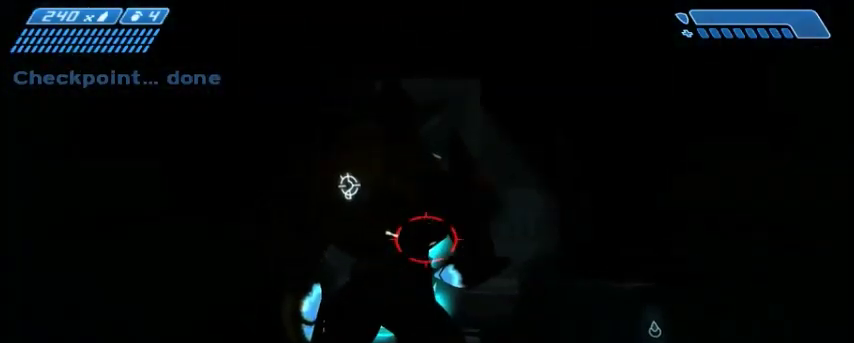
{"keys": [], "mouse": [], "events": [[200, "w", "down"], [334, "w", "up"]]}
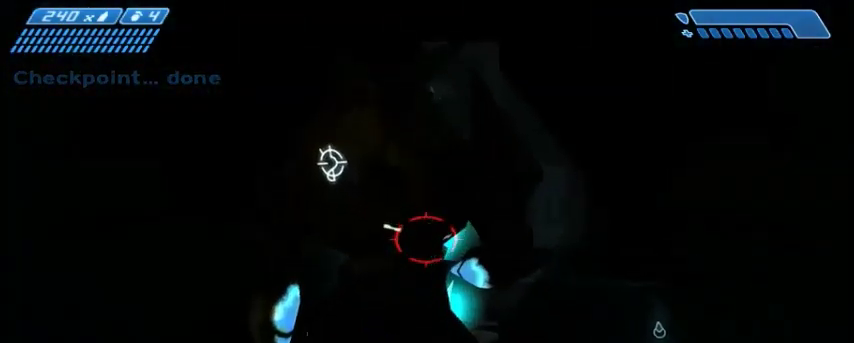
{"keys": [], "mouse": [], "events": [[100, "s", "down"], [233, "s", "up"]]}
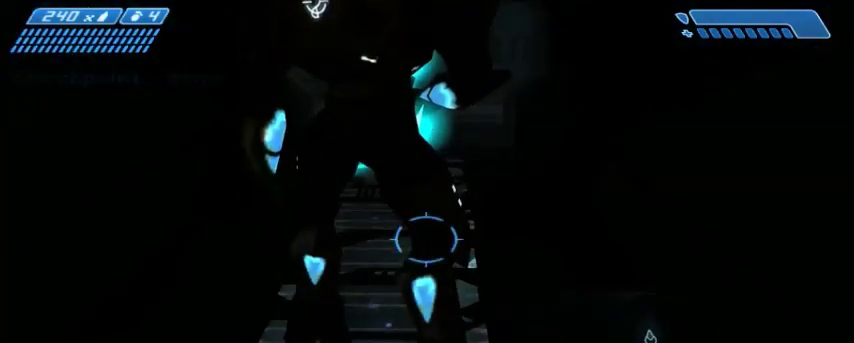
{"keys": [], "mouse": [], "events": []}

^^^^

From the data above, gather every line that includes the word "down".

{"keys": [], "mouse": [], "events": [[200, "w", "down"], [334, "w", "up"]]}
{"keys": [], "mouse": [], "events": [[100, "s", "down"], [233, "s", "up"]]}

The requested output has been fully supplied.